葛の体は痩せていて、それは葛がどれだけの消耗を強いていたかを示し、葵は泣きたいような切ないような苦しいようなやるせない思いに目を潤ませた。泣くのを堪える葛を見るのは初めてではない。あぁほら、鼻と耳が真っ赤だ。葛の肌は白いからすぐに判るんだ泣き出しそうだってことが。それがひどく、嬉しい――
「葛ちゃんは泣き虫ですねー」
抱きよせながら葵は吐きそうになる血痰を堪えた。まだ肺に達した傷は治っていないようだ。それでも、葵は何でもない顔をして。
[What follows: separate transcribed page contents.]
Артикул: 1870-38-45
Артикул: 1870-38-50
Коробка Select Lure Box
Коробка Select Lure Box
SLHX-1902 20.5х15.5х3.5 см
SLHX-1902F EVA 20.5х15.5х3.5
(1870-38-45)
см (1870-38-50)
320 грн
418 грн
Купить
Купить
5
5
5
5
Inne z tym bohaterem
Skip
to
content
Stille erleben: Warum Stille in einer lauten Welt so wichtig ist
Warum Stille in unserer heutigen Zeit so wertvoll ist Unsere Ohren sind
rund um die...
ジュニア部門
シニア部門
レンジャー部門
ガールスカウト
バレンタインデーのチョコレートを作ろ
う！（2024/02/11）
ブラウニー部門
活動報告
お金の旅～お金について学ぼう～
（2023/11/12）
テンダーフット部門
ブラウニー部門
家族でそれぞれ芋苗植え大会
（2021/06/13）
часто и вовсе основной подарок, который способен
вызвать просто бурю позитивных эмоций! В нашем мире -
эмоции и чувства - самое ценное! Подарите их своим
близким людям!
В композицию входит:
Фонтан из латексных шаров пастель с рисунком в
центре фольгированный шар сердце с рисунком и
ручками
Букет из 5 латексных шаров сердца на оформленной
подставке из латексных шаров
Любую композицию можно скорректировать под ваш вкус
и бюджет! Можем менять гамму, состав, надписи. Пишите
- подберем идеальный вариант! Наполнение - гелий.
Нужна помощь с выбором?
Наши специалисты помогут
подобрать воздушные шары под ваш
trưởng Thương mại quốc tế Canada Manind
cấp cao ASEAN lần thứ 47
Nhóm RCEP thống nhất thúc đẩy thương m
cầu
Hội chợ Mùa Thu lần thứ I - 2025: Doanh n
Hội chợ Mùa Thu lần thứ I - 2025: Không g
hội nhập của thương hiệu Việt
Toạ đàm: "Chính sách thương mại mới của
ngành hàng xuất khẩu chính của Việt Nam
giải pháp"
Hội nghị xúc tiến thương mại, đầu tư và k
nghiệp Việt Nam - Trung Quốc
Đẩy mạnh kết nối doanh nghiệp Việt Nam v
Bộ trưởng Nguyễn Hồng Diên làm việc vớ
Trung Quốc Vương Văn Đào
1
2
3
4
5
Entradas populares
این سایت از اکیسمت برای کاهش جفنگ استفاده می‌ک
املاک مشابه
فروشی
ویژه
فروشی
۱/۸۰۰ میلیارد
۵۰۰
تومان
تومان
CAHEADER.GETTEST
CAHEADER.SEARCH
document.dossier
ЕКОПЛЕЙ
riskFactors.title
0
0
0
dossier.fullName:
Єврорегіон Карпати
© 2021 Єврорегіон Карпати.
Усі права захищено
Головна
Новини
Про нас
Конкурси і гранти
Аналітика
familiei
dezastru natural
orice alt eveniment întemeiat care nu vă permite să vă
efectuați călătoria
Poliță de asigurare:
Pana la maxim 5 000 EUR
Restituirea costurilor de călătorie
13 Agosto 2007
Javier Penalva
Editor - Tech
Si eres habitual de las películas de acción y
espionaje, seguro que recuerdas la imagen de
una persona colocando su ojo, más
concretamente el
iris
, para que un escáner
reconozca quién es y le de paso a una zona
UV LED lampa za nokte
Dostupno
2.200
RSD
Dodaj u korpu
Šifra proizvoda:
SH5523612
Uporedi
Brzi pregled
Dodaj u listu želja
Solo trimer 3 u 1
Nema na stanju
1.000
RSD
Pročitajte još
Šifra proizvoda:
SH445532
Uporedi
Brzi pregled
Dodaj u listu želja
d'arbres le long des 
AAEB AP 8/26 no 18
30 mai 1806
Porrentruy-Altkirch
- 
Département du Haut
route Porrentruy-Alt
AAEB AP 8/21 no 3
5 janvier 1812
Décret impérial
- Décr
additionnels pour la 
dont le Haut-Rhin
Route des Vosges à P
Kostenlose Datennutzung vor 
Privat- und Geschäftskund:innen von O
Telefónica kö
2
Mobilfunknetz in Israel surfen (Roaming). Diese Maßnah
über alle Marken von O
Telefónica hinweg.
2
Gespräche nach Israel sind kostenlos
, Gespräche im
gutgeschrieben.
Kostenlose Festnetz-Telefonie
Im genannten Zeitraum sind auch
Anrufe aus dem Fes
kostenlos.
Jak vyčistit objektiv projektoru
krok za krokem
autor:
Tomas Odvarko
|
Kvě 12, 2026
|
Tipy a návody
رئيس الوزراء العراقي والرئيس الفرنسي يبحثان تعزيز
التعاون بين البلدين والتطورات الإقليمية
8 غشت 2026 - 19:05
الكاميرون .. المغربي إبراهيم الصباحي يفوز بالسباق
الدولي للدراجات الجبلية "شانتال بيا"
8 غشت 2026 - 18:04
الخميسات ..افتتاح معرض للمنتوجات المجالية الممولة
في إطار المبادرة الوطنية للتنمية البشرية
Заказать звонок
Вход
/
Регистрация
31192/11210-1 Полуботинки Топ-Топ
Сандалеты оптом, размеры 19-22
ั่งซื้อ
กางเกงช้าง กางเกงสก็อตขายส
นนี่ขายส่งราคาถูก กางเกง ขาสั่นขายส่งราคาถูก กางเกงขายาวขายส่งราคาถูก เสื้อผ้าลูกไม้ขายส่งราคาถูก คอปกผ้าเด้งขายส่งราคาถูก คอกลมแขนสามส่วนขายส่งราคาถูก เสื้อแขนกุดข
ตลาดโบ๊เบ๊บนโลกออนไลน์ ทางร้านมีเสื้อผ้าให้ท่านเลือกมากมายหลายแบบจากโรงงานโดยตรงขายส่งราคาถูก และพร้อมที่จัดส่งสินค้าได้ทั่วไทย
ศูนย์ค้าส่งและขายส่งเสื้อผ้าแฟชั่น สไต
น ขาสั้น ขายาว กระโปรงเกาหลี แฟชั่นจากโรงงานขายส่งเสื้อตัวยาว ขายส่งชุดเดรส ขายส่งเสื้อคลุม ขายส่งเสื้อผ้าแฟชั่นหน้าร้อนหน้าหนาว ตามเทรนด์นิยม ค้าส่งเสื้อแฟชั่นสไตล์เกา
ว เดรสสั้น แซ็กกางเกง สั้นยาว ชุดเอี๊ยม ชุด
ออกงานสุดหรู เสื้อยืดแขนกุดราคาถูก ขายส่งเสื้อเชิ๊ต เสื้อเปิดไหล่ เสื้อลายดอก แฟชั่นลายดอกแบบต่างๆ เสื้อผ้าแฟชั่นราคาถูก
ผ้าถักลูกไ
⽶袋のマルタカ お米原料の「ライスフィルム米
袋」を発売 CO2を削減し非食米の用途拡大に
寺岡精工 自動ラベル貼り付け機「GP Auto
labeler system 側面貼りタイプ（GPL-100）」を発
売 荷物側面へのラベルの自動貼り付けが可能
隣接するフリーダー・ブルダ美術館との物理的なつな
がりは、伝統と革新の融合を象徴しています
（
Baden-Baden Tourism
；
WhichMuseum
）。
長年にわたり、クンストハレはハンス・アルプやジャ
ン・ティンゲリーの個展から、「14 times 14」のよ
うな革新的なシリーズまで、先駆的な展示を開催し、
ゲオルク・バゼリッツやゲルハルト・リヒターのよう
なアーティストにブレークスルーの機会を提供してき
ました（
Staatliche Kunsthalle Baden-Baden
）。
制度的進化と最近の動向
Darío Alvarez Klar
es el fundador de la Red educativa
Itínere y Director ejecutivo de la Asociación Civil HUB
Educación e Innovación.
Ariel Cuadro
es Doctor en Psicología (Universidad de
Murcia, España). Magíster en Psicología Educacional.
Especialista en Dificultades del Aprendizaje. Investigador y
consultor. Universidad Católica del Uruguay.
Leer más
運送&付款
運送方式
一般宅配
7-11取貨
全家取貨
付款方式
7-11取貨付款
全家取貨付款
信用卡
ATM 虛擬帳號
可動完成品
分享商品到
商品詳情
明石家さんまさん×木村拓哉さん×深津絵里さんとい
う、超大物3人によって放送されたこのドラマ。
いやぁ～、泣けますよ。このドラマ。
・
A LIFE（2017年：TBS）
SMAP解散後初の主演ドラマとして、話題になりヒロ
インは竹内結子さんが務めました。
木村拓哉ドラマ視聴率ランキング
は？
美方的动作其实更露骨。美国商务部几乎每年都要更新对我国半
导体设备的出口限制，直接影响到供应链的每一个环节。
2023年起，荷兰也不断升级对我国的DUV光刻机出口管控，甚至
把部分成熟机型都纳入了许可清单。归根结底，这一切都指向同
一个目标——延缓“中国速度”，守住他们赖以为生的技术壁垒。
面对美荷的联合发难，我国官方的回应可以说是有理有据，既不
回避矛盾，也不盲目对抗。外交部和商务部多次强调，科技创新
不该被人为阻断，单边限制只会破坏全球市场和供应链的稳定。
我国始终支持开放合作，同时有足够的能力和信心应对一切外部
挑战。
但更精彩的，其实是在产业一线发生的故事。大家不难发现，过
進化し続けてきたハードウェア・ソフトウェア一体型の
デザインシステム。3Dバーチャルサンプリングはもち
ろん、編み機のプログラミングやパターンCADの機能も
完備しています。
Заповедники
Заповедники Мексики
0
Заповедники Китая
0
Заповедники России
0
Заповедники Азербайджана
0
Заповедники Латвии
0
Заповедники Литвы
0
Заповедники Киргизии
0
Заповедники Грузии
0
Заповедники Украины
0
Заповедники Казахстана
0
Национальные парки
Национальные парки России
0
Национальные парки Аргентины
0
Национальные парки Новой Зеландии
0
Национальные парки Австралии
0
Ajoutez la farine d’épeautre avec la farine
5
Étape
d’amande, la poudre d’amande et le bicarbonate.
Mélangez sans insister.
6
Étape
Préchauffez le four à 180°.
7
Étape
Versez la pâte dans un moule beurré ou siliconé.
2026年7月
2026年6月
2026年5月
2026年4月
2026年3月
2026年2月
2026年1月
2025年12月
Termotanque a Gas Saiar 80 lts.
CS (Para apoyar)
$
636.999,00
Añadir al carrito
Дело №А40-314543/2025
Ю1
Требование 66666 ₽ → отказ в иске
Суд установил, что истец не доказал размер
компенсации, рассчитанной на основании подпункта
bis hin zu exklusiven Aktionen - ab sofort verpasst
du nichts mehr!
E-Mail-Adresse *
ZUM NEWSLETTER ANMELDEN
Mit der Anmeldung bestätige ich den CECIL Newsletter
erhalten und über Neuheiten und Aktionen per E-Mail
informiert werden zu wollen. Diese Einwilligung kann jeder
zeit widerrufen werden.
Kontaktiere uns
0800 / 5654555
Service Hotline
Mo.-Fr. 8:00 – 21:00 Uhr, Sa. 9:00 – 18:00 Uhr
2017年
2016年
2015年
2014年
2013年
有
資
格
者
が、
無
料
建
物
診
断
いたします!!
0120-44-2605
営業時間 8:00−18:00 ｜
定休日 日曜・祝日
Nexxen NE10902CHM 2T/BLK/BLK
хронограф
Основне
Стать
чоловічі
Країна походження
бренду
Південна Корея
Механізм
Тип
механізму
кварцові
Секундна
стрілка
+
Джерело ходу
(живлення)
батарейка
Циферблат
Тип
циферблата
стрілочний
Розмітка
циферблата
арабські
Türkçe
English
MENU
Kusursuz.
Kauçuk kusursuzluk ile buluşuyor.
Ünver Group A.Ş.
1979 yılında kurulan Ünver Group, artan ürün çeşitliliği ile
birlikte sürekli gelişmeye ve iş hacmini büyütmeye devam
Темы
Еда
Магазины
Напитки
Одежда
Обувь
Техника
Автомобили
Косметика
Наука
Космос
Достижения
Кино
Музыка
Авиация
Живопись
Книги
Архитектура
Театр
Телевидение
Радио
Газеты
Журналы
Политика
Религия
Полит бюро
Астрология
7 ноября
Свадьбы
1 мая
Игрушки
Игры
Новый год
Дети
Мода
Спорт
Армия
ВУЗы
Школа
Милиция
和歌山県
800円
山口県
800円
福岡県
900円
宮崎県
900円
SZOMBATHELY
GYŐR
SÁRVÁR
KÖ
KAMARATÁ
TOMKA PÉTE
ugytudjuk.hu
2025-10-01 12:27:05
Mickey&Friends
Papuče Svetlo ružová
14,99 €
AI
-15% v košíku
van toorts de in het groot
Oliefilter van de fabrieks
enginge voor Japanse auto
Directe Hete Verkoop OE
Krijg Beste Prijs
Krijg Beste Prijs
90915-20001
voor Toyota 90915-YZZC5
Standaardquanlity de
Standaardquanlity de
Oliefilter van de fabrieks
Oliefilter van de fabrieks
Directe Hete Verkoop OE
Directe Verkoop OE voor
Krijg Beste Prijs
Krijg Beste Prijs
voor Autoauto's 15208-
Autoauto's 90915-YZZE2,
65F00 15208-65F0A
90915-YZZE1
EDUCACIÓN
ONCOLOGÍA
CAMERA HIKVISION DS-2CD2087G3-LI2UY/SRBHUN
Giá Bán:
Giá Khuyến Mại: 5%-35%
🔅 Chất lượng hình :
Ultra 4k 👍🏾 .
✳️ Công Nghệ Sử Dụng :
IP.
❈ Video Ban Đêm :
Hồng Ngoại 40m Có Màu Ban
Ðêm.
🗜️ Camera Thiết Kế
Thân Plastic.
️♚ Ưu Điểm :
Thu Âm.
「ずっとそばにいる。今までいられなかった分までお前の傍にいる」
泣きじゃくる葛を抱き寄せ抱きしめながら葵は微笑んだ。嬉しい。涙があふれた。熱が行き交う。体は明らかに葛を求めていた。この静謐とした体の熱を葵は求めて求めて大陸を転々と移動したのだ。
「会えてよかった。これからも、よろしく」
泣きじゃくって気づかない葛の肩に顔を伏せて葵は涙を吸わせた。葛が泣くように葵も泣いた。
会いたかった。
触れたかった。
愛したかった。
「あはは、なンだろ嬉しいのに。涙が、とまんね…」
葛にきつくしがみついて葵は泣いた。葛が葵にしがみついて泣いたように。二人で爪を立てる睦み言のようにきつくしがみついた。互いに衣服に互いの涙や洟が沁みる。そうした汚れさえなんとも思わない。しんしんと降る雪が二人を白く化粧した。